Zoom in: Corporate participants — who will also fund the effort — include Amazon, IBM, Microsoft, Bank of America, Eli Lilly and more, as well as various state governments, educators and philanthropists.
- The group has already secured $500 million and hopes to raise $1 billion.
- The money will support programs including a startup accelerator for displaced workers learning how to start their own businesses or paid service years to give high school graduates a path toward AI-related careers.
- The goal is to create a playbook states and employers can copy as AI reshapes jobs.
How it works: The initiative will start in four states, where governments and policymakers will work with employers to test policies including wage insurance, incentives for companies to retrain workers instead of laying them off, AI-powered career coaching and short-term credential programs.
- Raise Us will also include a policy lab studying AI's impact on the labor market and recommending possible solutions.

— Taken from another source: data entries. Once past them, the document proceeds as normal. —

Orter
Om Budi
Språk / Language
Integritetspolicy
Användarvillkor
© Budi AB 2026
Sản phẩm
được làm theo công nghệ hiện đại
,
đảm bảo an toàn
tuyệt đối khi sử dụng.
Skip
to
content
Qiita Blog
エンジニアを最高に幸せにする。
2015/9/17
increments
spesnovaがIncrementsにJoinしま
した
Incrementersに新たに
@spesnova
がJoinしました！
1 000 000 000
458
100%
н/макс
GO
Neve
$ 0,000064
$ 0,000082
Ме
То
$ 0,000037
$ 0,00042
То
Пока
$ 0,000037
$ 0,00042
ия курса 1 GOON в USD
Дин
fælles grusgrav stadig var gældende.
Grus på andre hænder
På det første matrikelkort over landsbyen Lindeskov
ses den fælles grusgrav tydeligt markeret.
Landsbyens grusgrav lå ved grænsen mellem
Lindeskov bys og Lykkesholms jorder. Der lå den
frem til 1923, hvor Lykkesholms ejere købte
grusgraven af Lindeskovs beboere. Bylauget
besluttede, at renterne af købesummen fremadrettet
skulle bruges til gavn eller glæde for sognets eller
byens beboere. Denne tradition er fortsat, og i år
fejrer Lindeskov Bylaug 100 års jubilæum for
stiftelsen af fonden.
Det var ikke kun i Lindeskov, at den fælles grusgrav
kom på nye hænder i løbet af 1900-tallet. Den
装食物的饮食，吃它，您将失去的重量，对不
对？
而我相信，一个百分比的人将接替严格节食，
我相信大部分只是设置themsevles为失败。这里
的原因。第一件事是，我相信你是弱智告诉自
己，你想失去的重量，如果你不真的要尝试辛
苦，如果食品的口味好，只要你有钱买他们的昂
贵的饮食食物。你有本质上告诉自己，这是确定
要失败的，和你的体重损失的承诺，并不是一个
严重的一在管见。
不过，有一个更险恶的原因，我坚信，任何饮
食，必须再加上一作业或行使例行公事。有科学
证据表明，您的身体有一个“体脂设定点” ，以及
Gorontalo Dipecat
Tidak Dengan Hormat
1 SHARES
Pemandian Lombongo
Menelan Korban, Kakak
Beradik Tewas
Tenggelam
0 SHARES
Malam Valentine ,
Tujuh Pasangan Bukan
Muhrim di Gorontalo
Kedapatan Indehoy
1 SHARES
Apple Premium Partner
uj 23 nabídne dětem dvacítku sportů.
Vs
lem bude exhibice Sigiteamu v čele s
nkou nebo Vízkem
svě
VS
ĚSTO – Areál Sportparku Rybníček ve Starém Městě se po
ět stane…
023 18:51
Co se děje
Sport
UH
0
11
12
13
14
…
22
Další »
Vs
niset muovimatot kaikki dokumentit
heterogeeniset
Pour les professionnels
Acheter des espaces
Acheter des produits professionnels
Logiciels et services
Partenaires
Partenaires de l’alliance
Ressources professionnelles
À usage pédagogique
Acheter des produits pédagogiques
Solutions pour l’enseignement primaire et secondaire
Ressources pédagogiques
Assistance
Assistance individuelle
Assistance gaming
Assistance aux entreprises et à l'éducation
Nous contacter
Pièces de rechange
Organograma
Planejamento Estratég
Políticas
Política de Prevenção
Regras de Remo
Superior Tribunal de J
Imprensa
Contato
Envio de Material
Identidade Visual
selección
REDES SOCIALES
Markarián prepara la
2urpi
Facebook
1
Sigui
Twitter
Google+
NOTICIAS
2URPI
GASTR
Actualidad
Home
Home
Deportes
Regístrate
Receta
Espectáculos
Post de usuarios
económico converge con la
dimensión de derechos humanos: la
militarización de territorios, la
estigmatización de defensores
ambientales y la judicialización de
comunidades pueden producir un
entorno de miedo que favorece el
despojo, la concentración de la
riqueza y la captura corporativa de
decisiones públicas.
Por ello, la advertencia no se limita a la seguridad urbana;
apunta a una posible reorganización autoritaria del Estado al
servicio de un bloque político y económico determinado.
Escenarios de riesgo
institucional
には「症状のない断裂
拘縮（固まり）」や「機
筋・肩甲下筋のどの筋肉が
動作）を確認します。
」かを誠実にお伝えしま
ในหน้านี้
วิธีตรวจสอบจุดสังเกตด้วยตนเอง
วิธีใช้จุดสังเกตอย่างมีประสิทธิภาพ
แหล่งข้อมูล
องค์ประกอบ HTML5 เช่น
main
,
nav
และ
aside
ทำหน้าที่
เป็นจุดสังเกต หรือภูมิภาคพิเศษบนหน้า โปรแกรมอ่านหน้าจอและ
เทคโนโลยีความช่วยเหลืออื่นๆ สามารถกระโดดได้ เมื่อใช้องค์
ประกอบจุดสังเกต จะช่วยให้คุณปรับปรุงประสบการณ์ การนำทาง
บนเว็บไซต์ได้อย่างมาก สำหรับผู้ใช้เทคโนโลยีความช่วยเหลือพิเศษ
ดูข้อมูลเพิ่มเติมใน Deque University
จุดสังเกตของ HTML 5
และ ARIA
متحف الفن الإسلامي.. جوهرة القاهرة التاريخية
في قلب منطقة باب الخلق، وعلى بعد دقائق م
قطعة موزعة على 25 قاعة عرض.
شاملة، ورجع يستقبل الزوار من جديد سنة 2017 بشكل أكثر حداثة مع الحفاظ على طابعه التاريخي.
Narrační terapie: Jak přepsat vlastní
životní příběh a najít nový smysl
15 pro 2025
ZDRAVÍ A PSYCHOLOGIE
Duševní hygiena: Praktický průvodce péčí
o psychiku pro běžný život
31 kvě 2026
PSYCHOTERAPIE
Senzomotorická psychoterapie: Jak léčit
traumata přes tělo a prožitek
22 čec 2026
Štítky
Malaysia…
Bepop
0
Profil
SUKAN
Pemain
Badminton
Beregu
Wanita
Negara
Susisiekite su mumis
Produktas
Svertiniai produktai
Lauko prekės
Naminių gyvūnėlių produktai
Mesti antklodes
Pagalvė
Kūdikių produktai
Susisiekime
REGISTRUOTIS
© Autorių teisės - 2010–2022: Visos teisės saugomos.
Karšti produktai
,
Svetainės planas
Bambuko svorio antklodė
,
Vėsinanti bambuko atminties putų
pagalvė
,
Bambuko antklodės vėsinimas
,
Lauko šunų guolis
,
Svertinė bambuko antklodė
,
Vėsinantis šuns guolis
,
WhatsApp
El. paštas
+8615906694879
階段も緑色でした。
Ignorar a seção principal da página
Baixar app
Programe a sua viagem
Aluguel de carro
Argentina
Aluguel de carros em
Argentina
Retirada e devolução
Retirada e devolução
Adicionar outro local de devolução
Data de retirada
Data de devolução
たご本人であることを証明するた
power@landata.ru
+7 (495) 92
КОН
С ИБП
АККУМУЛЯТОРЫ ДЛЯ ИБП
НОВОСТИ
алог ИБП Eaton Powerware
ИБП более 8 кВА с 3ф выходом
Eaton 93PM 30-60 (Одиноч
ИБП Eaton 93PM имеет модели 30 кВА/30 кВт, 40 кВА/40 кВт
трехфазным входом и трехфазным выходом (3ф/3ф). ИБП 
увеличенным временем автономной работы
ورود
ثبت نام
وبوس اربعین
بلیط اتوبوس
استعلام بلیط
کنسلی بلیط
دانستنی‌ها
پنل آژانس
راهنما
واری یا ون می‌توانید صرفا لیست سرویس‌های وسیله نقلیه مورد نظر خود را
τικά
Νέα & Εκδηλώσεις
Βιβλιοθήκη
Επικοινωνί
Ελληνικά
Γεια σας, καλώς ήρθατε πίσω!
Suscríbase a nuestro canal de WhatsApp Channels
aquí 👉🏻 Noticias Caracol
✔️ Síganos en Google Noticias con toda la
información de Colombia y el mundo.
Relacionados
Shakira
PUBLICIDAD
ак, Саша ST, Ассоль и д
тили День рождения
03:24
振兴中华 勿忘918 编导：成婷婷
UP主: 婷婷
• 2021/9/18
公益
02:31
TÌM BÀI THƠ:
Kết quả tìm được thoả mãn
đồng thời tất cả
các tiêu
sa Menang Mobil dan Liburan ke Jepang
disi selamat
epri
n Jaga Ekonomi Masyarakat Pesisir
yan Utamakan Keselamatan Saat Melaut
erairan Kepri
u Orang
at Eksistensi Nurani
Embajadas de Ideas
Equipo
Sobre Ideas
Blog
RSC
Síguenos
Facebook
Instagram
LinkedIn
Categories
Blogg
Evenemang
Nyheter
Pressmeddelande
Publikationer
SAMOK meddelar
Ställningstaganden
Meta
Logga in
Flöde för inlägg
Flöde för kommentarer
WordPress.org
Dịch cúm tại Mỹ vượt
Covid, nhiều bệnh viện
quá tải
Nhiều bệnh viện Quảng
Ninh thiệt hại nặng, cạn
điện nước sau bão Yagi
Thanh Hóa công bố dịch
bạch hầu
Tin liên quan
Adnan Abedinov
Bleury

That part of the effort will not receive corporate funding.
What they're saying: The initiative comes after Raimondo said an AI economy crisis is coming and "there's no obvious solution," in an op-ed for the New York Times.
- "No single company or sector can solve the workforce challenges," Justin Spelhaug, president of Microsoft Elevate, said in a statement. David Zapolsky, Amazon's chief global affairs and legal officer, added this program is how you "make this transition work for everyone, not just a few."
- Anthropic CEO Dario Amodei has repeatedly doubled down on similar concerns that AI could cause a "white-collar bloodbath," which he first shared with Axios.
Zoom out: Other tech companies have launched similar efforts in recent weeks, though they're primarily focused on blue-collar work.
- Google is investing $50 million in an initiative for skilled trades.
- Meta is investing $115 million in a training program that guarantees a data center job in the end.
- Autodesk launched a $350 million commitment focused on broader preparation for what it calls "AI jobs."
Yes, but: The tech industry has launched similar workforce-transition efforts before with mixed success.
- Companies like Amazon have spent more than $1 billion on upskilling and retraining programs while simultaneously accelerating warehouse automation and robotics deployment.
- A recent study of 23 million participants in federal workforce programs found that retraining rarely moved workers into less automation-exposed jobs.
The other side: AI investor Chamath Palihapitiya said the job apocalypse is overblown in an interview for "The Axios Show."
- The doomsday AI narrative may make for an "incredible headline," he argued, but the technology could ultimately create more work than it destroys.
The bottom line: Tech companies and donors are throwing millions of dollars at AI's labor problem, but it's still unclear what initiatives will move the needle.